Orion’s Arm is an example of a world-building project that is open to submissions from anyone in a peer-reviewed system. This and other forms of writing and shared worlds made possible by the internet will be discussed.
On the panel: Cory Doctorow; John Scalzi; Matt Arnold
Quick thoughts: This will be the first time Cory and I are on the same panel; naturally I think we could have a lot of fun.
The Blog and Its Uses, 10:00 to 11:00 AM
Why blog? For that matter, what the heck is a blog? Find out in this exciting panel with some top talents in the blogosphere! This is an ALL LEVEL panel.
On the panel: John Scalzi; Peter Salus; CmdrTaco
Quick thoughts: This should actually be a very interesting panel; Salus is an Internet historian and CmdrTaco is the founder of Slashdot. And then there’s me.
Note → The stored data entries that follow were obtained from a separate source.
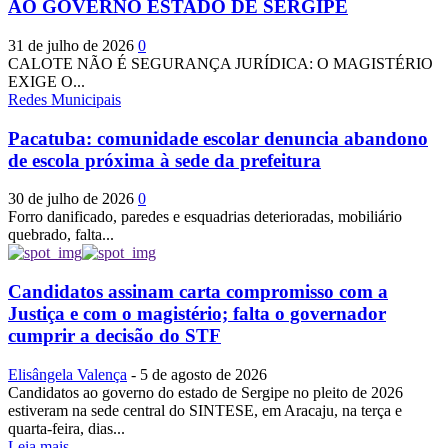
AO GOVERNO ESTADO DE SERGIPE
31 de julho de 2026
0
CALOTE NÃO É SEGURANÇA JURÍDICA: O MAGISTÉRIO
EXIGE O...
Redes Municipais
Pacatuba: comunidade escolar denuncia abandono
de escola próxima à sede da prefeitura
30 de julho de 2026
0
Forro danificado, paredes e esquadrias deterioradas, mobiliário
quebrado, falta...
Candidatos assinam carta compromisso com a
Justiça e com o magistério; falta o governador
cumprir a decisão do STF
Elisângela Valença
-
5 de agosto de 2026
Candidatos ao governo do estado de Sergipe no pleito de 2026
estiveram na sede central do SINTESE, em Aracaju, na terça e
quarta-feira, dias...
Leia mais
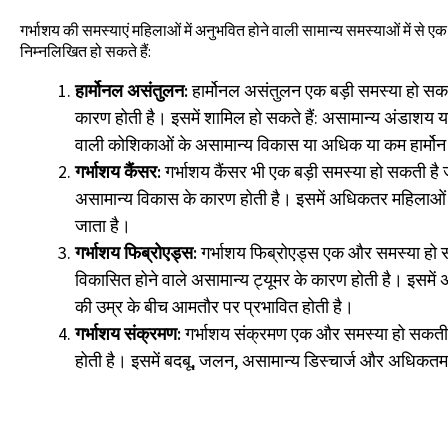
गर्भाशय की समस्याएं महिलाओं में अनुभवित होने वाली सामान्य समस्याओं में से ए
निम्नलिखित हो सकते हैं:
हार्मोनल असंतुलन:
हार्मोनल असंतुलन एक बड़ी समस्या हो सकत
कारण होती है। इसमें शामिल हो सकते हैं: असामान्य अंडाशय य
वाली कोशिकाओं के असामान्य विकास या अधिक या कम हार्मोन
गर्भाशय कैंसर:
गर्भाशय कैंसर भी एक बड़ी समस्या हो सकती है
असामान्य विकास के कारण होती है। इसमें अधिकतर महिलाओं को
जाता है।
गर्भाशय फिब्रोएड्स:
गर्भाशय फिब्रोएड्स एक और समस्या हो सकत
विकासित होने वाले असामान्य ट्यूमर के कारण होती है। इसमें 
की उम्र के बीच आमतौर पर प्रभावित होती है।
गर्भाशय संक्रमण:
गर्भाशय संक्रमण एक और समस्या हो सकती ह
होती है। इसमें बदबू, जलन, असामान्य डिस्चार्ज और अधिकतम म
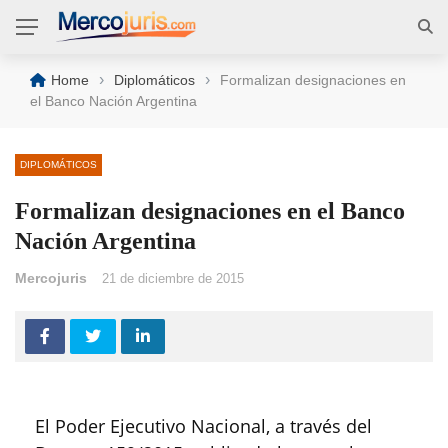
›
›
Home
Diplomáticos
Formalizan designaciones en
el Banco Nación Argentina
DIPLOMÁTICOS
Formalizan designaciones en el Banco
Nación Argentina
Mercojuris
21 de diciembre de 2015
El Poder Ejecutivo Nacional, a través del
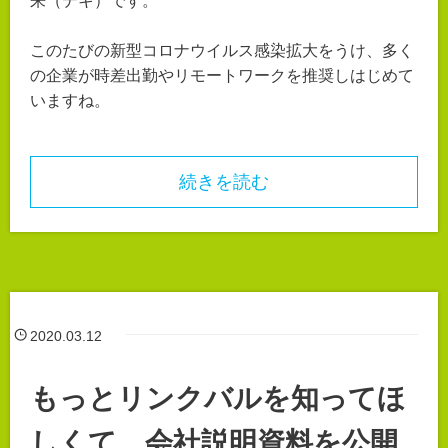
来（デキ）です。
このたびの新型コロナウイルス感染拡大をうけ、多く
の企業が時差出勤やリモートワークを推奨しはじめて
いますね。
続きを読む
2020.03.12
もっとリンクバルを知ってほ
しくて…会社説明資料を公開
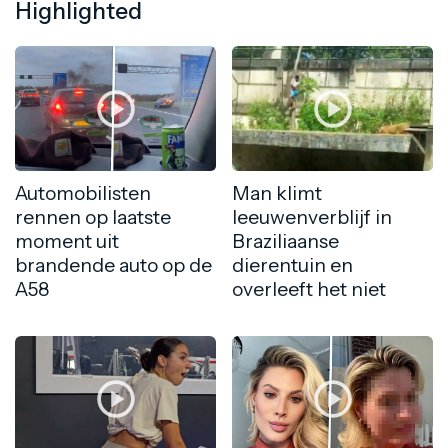
Highlighted
Automobilisten
Man klimt
rennen op laatste
leeuwenverblijf in
moment uit
Braziliaanse
brandende auto op de
dierentuin en
A58
overleeft het niet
How Do Writers Pay the Bills? 1:30 PM to 2:30 PM
Learn about how writers pay their bills – what writing jobs do they take to make ends meet?
On the Panel: Joan Vinge, Kevin Siembieda, Kathe Koja, M. Keaton, John Scalzi
Quick Thoughts: Another interesting one. I suspect (as is often the case) I’ll likely be the only one with a history in corporate writing (aside from technical manuals), and I likewise imagine we’ll have different ways to make non-SF related writing cash.
Future of Sci Fi? Where to Now? 10:00 to 11:00AM
What is the future of the genre? Where is it going to be going now? Let luminaries speak to this and other things.
On the Panel: Joan Vinge; Tim Ryan; Jeff Beeler; M. Keaton; John Scalzi
Quick Thoughts: Heh heh heh heh.
* As with most lovers of fiction I was saddened to hear about the death of Saul Bellow, but what most of you may not know is that I had a personal connection with him: He was, briefly, my thesis advisor at the University of Chicago. I had approached him with the idea of doing an interdisciplinary thesis study with him on the individual in literature, and he agreed to be my advisor. Shortly thereafter, however, I was elected Student Ombudsman of the University and he had some other large project to devote his attention to, so we both agreed that circumstances were against us.
(My next thesis advisor was Ted Cohen, definitely no slouch himself in the brains department, but therein lies another tale, of how I became possibly the first U of C student to graduate without doing a thesis project (or whatever the equivalent is for the science students). This is probably best left for another time.)
Suffice to say that while I don’t actually regret the path I took, I do wish I had had the opportunity to spend more time with Bellow, picking his brain and arguing literature and the role of the individual with him. Fortunately, there are still his books.